Olafson is the youthful entrepreneur behind a hot new cottage development at Lake Manitoba Narrows, where he has sold almost 290 lots in just nine months.
But he recently let slip that one of his buyers is none other than mega-celebrity James Gandolfini, who played the role of mob boss Tony Soprano on the hit TV series The Sopranos.
Not only is Gandolfini one of today's biggest stars, famous for playing a gangster who hired hit men to take care of characters who crossed him, he is also one of the most private and publicity shy actors and rarely grants interviews.
"I don't know if he would be too happy if a lot of people knew," said Olafson, when approached with the news tip that Gandolfini bought a cottage lot from him.
Too late, Chad.
Other members of Gandolfini's family were actually first to discover this provincial gem where Lake Manitoba bottlenecks like an hourglass, 200 kilometres north of Winnipeg. Two other members of the actor's family bought their properties first.
Gandolfini's brother-in-law, Eddie, used to visit Lake Manitoba Narrows Lodge, owned by Olafson's family, to hunt. He became good friends with Chad, 32. The brother-in-law and Gandolfini's sister, Joanna, even attended Olafson's wedding. "They both flew down from Manhattan," said Olafson.
This was before hit series The Sopranos began in 1999, starring New Jersey-born James Gandolfini.
"(Eddie) said to me that his brother-in-law was a struggling actor, so if you're ever in New York, maybe he can get you in to see something," said Olafson.
"(Gandolfini) had been in a couple of things by then but nothing famous. He was in the movie True Romance. Then he just got super famous super fast."
Olafson, who grew up on an Interlake cattle ranch his father, Blair, still runs, has visited the Gandolfini family in New York. "We went to see (Broadway musical) The Producers -- James took us to that -- and he said let's go for drinks after."
So they went to none other than famous New York landmark Sardi's Restaurant in Times Square. "It was funny. We walked out of Sardi's and right next to (Gandolfini) was this 80-foot poster of him in Times Square. I said to him 'that must make your head feel pretty big, eh man?' "
What did he say? "Aw, nothing. He jokes about how I say 'eh?' all the time."
The last time Olafson and his wife, Brandee, visited New York, he talked to Gandolfini beforehand by phone. "He said, 'Anything you want in New York, you just name it.'" Olafson didn't want to impose on his friend but mentioned it had always been a dream of his to see Saturday Night Live.
"He got us front-row tickets," said Olafson. They met Gandolfini later for dinner at a Manhattan restaurant the actor co-owns.
"He couldn't do anything with us afterward because he was busy, but he gave us his limo for the rest of the night. We just had his chauffeur drive us around Manhattan all night. It was great."
Gandolfini looked at properties in Montana before deciding to buy in Lake Manitoba Narrows. Olafson said Gandolfini hasn't fished or hunted there but likes snowmobiling, boating, riding around on ATVs, "and getting away. He's actually pretty quiet."
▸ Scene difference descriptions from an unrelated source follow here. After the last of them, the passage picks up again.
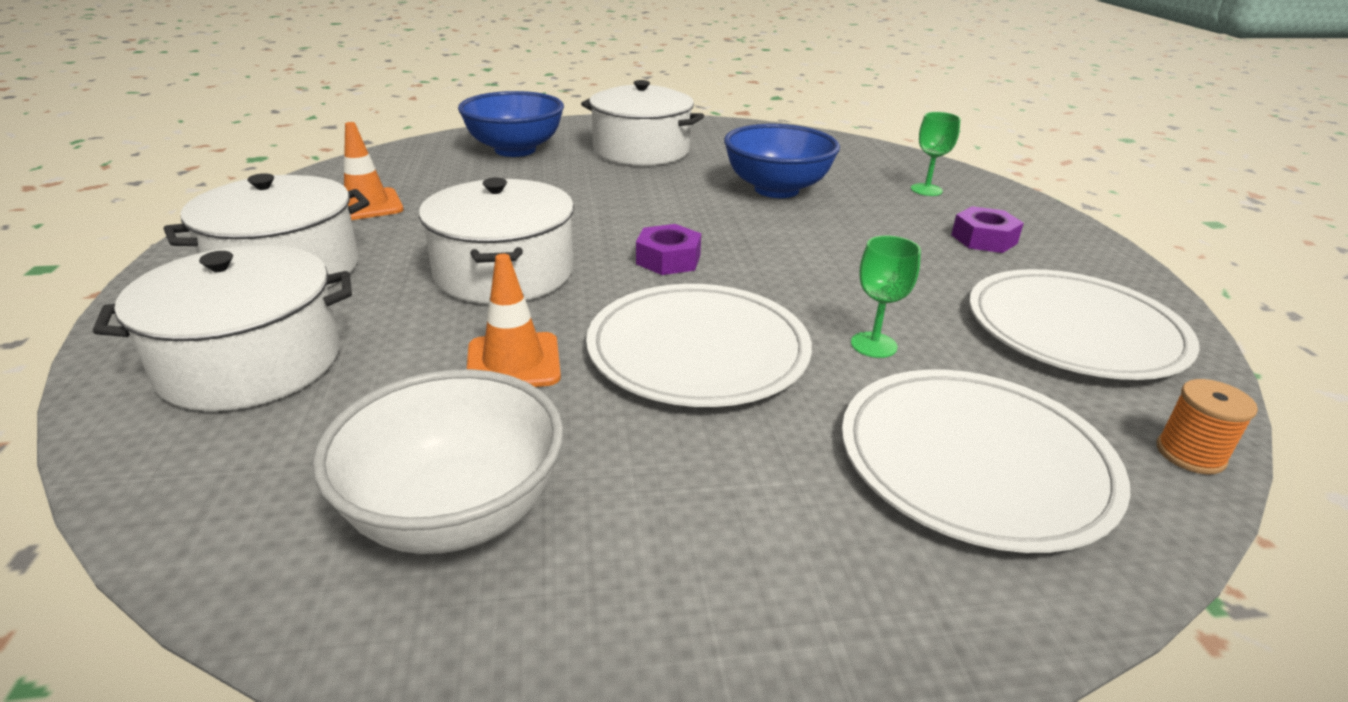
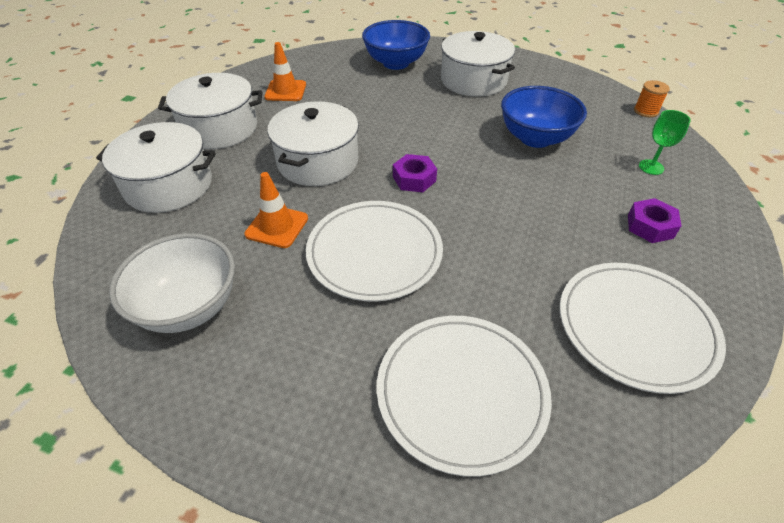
camera: 30 degrees right, 15 degrees up
green goblet [851,236,921,358] -> none
orange spool [1156,379,1258,474] -> orange spool moved to [634,80,670,118]

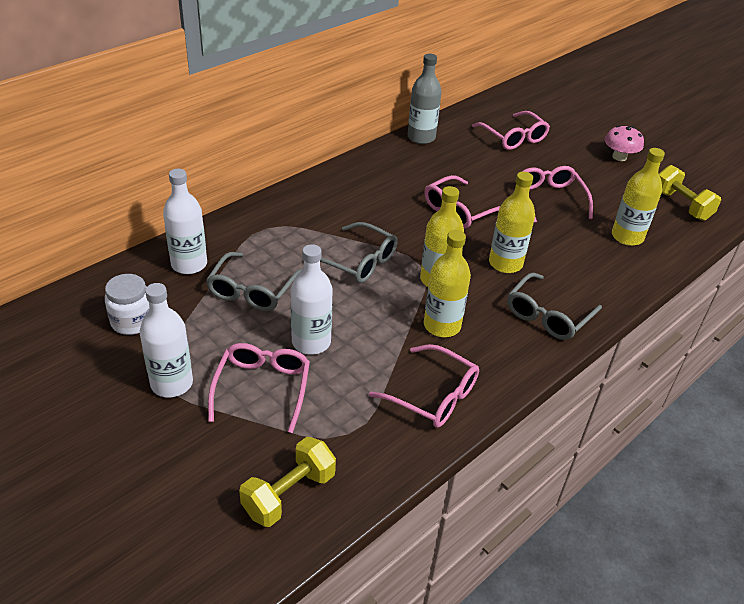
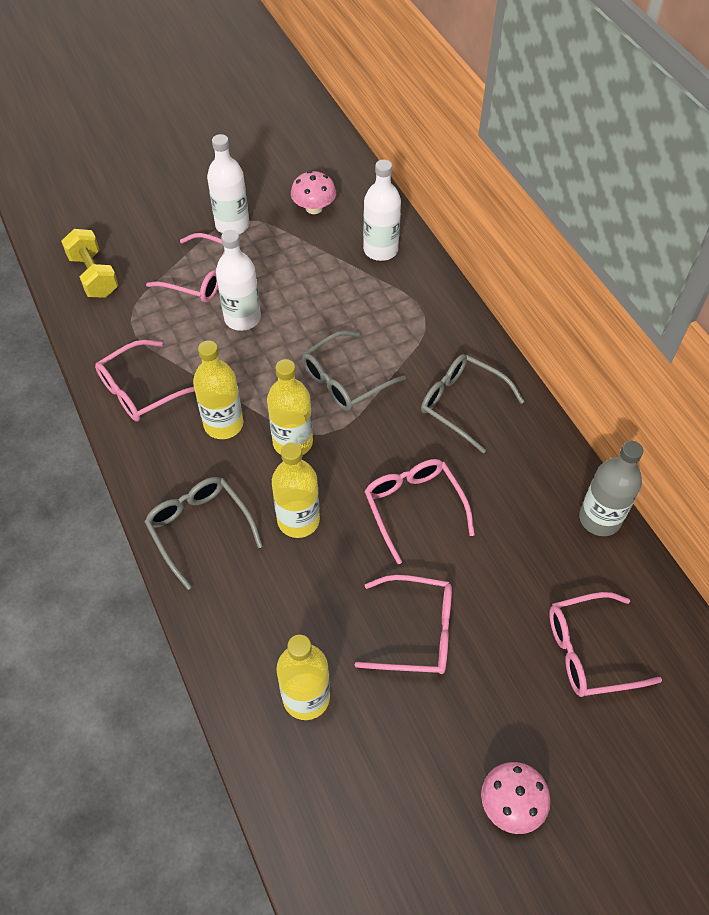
camera: 110 degrees right, 15 degrees up
white jar [105,274,149,335] -> pink mushroom [291,171,336,214]
grey glasses [206,252,303,311] -> grey glasses moved to [421,354,525,453]
yellow dumbbell [659,165,721,221] -> none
Olafson asked if there was any way to suppress news of Gandolfini's interest in the area. Gandolfini has managed to visit without fanfare in the past. "He likes coming out because not too many people know about the place. If people know about it too much..."
However, that kind of news is unlikely to stay secret for long.
Olafson's cottage development is also not well-known. He bought 720 acres -- including a mile of shoreline on the west side of Lake Manitoba, south of the Narrows bridge -- for $2.3 million last December. He immediately began clearing land and build roads.
The lots are not on Laurentian rock, or on sandy Lake Winnipeg shoreline, like many Manitoba cottages. The shoreline can be marshy and the lake is known more for fishing than other recreation.
But when Olafson put his lots up for sale on the market in Alberta, they took off.
"I went to the Home Expression Show in Edmonton," he said. "They sold like crazy. I sold 20 lots a day for a week, 150 lots in one week. It was just ridiculous.
"So many people from Alberta are originally from Manitoba. They move out to follow the oil money. Now they don't want to live there."
About 85 per cent of the 290 lots sold so far have gone to Albertans.
"In Alberta, it's $1 million to live on a lake and the lake is a slough, from what everybody tells me."
Olafson added: "We've got a pretty nice place up here, you know. Albertans tell us that all the time. Manitobans are kind of spoiled and don't always appreciate what we have."
The first four cottages are under construction. Olafson is also building a $2-million golf course. Lakefront lots sold for $55,900, golf course lots for $42,900, and backlots for $25,900. Forty remain but most are backlots.
One appeal to Albertans is that he places no time limit on when owners have to build cottages. That makes them easier for people to buy for retirement.
Many people see the Narrows eventually transforming dramatically from a sleepy sport fishing community to a cottage and even a retirement community.
"I'd like to see it in another 50 to 100 years," said longtime resident John Johnson. "People start retiring there and next thing you know it's another Gimli."